» 作業内容: ラリー・チリに関する記事を、最後の文に続けて書き進めてください。

:: 本文抜粋

WRC2019/05/10

トヨタ勢、初開催チリにむけて戦いの準備完了

(c)Toyota

 WRC初開催となるラリー・チリがいよいよ開幕、トヨタGAZOOレーシングWRTは9日に行われたシェイクダウンでオイット・タナクが2番手タイム、ヤリ-マティ・ラトバラが3番手タイム、クリス・ミークが6番手タイムを記録、金曜日から始まる森林ステージに向けて、クルマのセッティングおよび最終確認を行なった。

 WRC初開催となるラリー・チリは、前戦ラリー・アルゼンチンと同じく、南米大陸を舞台するグラベルラリーとなる。しかし、コースの特徴はアルゼンチンと大きく異なり、ステージの大部分が森林地帯で行なわれる。路面は全体的にフラットで、クルマに大きなダメージを与えるような石はそれほど多くない。スピードが乗る中高速コーナーが続き、ドライバーにとっては比較的走りやすいコースだといえる。しかし、道幅が狭いところも多く、道の先が見えないクレストやジャンプもあるため、正確なドライビングテクニックが求められる。

::::
:: 表示情報

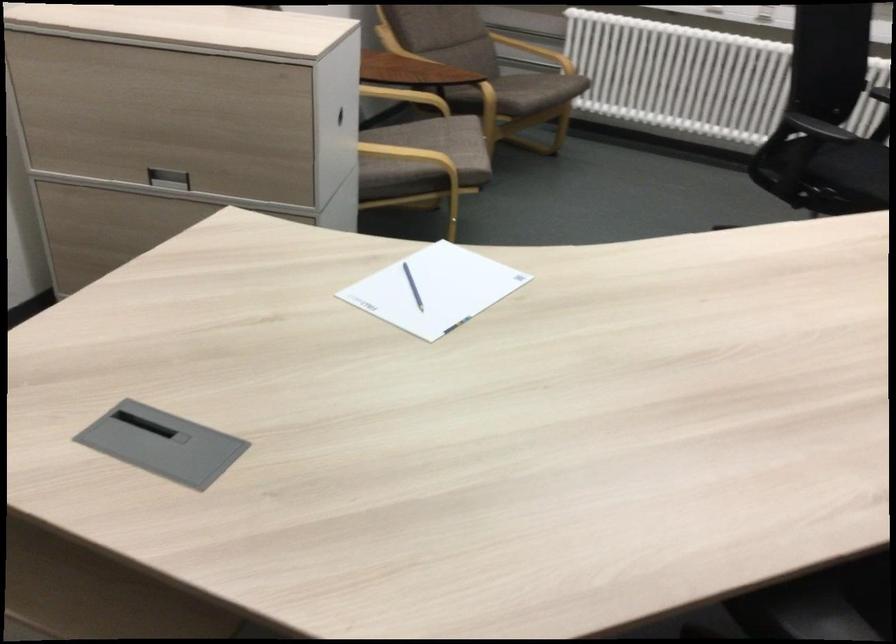
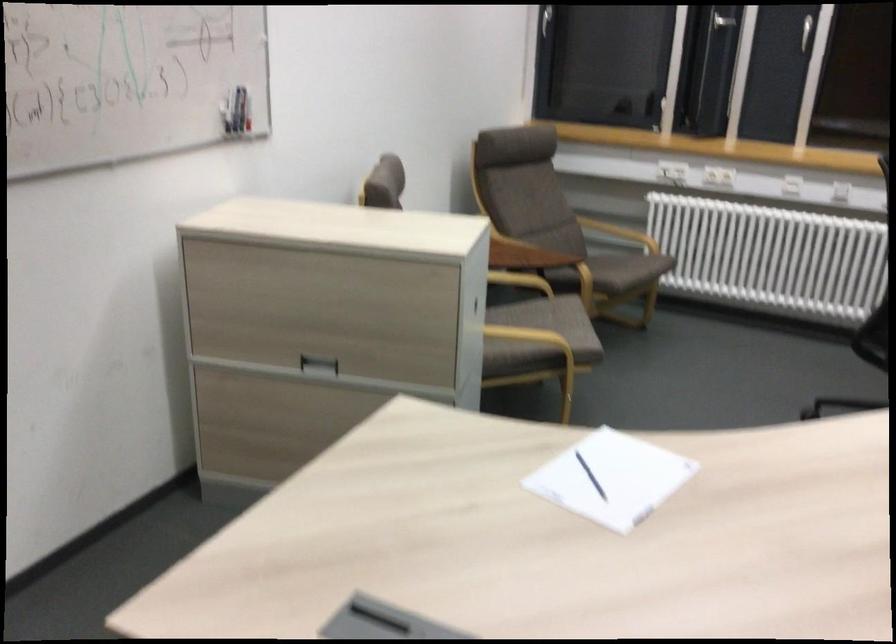
Locate, in the second image, the point that corresponds to (521,93) in the first image.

::::

» 演習の出力:
 WRCのマニュファクチャラーチームは、ヨーロッパ以外での走行テストが禁じられており、ラリー前にWRカーでチリの道を走る事はできません。そのため、初開催のラリーながら事前テストのチャンスはなく、チームにとってシェイクダウンは貴重なテストの機会となった。

 チーム代表のトミ・マキネンは次のようにコメントした。「シェイクダウンは、ドライバーにとって初めてチリの道を走るチャンスだったので、本当に重要だった。走り始めの路面は濡れていて非常にトリッキーだったが、その後だんだんとドライになっていき、ドライバー全員が良いフィーリングを感じたようだ。何も問題は起こらず、あらゆる路面コンディションで良いタイムがでた。万事順調だと思いますので、明日朝の競技スタートがとても楽しみだ」

 タナクは、良いフィーリングを感じて自信をもって走れるかどうかが鍵になると語った。

「走り始めから何も問題なく、とても良いシェイクダウンになった。天気は我々がレッキをした時と大きく違い、降雨によって路面は泥状となり、まるでラリーGBのようだった。ゼロの状態から作ったペースノートで走る時は、完璧ではない部分もあるので大きなチャレンジだが、特に今回のような速いラリーではなおさらだ。ステージに集中し、良いフィーリングを感じて走ることが重要となる。今週末は、自信を持てるかどうかが戦いの鍵を握る」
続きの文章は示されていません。